Sunday, June 24, 2012

Getting Ready to Sell

We are about to sell our house (it will be listed tomorrow!). That is easier said than done. Unless you keep your house looking like an excerpt from "House Beautiful", it is a massive undertaking. We have kept our house fairly well tended to and clean, but the idea of someone looking in all your cabinets and closets and scrutinizing your baseboards and corners really kicks things up a notch. You can certainly sell "as is", but you take a huge price hit (based on what I've heard). So we have been cleaning, and painting, and packing for some time now. Here is what I've learned:
  • In all the years prior to selling, don't buy anything you don't really need. The less you have, the better your life will be. No, really. Trust me. I have gotten rid of so many things I now wish we'd never bought.
  • Use Home Depot boxes and U-Haul tape. I've tried lots of brands of both and those are the best.
  • Going to the dump is fun! If you have anything broken or defunct, load it all up and take it out there at once. It is only $35 for a full pickup truck load and it is lots of fun tipping stuff into a pit. Just make sure you cover your load to save an extra $20 charge.
  • Give things away. I was too lazy to try to sell our stuff so we have been giving it away for free. It has been immensely satisfying. I don't think the amount of money I could have made would have equaled the happiness we have brought to others or the needs we have met.
  • Start decluterring 2 and a half months in advance and cleaning/repairing a month and a half in advance. Leave the last few weeks for prepping/staging.
  • Be ruthless. If you don't love it, get rid of it.
  • Don't paint cabinets. It is not worth it. Even if they clash with the other decor, just deal with it.
  • You will get an amazing workout. Expect to lose weight and experience lots of muscle soreness. Also, expect to get very little sleep the last few weeks before you list the house. Set a date to take pictures with your Realtor and then just pretend you are getting ready for finals in college and tell yourself it will all be over soon.
  • Put your environmentalist tendencies aside. You will be dumping water on the lawn to keep the grass green. You will eventually break down and eat sandwiches every day off of paper plates because the thought of doing dishes while keeping the house constantly looking like no one actually lives there is overwhelming.
  • Go ahead and pack all hobby related items. You will have no free time.
And for some comic relief now that we are done: Be sure and check out "The House That Loves Paint" (among many other funny ones).

Wednesday, June 20, 2012

Minimalist Packing

I really enjoy the concept of minimalist packing. It keeps you from feeling weighed down when you travel. It frees up time and mental energy. When you return home, there is not a mountain a laundry to do.

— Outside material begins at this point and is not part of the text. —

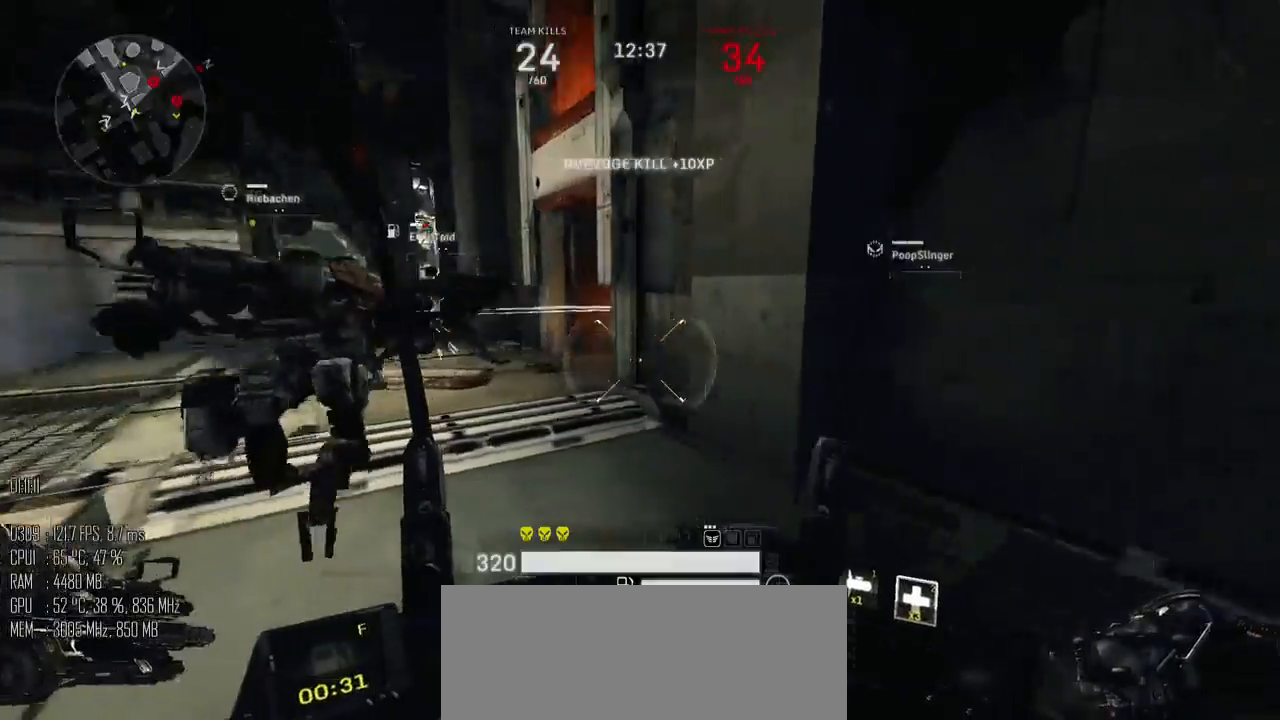
{"keys": ["d", "w"], "mouse": [], "mouse_move": "right", "events": [[34, "d", "down"], [100, "a", "up"], [167, "s", "up"], [350, "w", "down"]]}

There are lots of resources on the web, but here is my take on traveling light from my last week long trip:

From upper left, clockwise: shorts and shirt, shorts and shirt for pajamas (but could be worn to go for a walk/exercise), flip flops, grey leggings, snack bars, a magazine and notebook and my Kindle, chargers (phone, Kindle, camera battery, and headphones), shoes, comb, Tide to-go, 3 pairs socks, 4 pair underwear, swimsuit, jacket. Not pictured are deodorant, toothbrush, toothpaste, face cream, sunscreen, and camera. All of this fit neatly in my small backpack with room to spare. I wore a lightweight dress which was my primary clothing except when hiking or sleeping (or swimming, obviously!). You can buy "travel dresses" from REI or various websites, but you can save a ton of money by locating one with similar properties at the thrift store or Ross. A good dress for travel should be lightweight, a dark color, a conservative cut (so it works at a variety of places), and a high percentage of synthetic fibers (except nothing strecthy). Most synthetic fibers will dry much quicker than natural fibers. Just think of the shorts and skirts that dry the fastest when doing laundry at home and try to find a dress (or pants/shirt if you are a guy) in a similar material. Quick dry is important because then you can wash them in the sink, hang them up, and have them be dry within in a day.

My husband and I did a similar minimalist packing experiment when we went to Ecuador. That time we did invest in REI pants. That was the best clothing investment ever. After the trip, I wore those pants to do hundreds of hours of field work in rough conditions. They held up beautifully and are only just now getting too worn out to travel with (unfortunately, I snagged myself climbing over a wire fence and got concrete adhesive on them).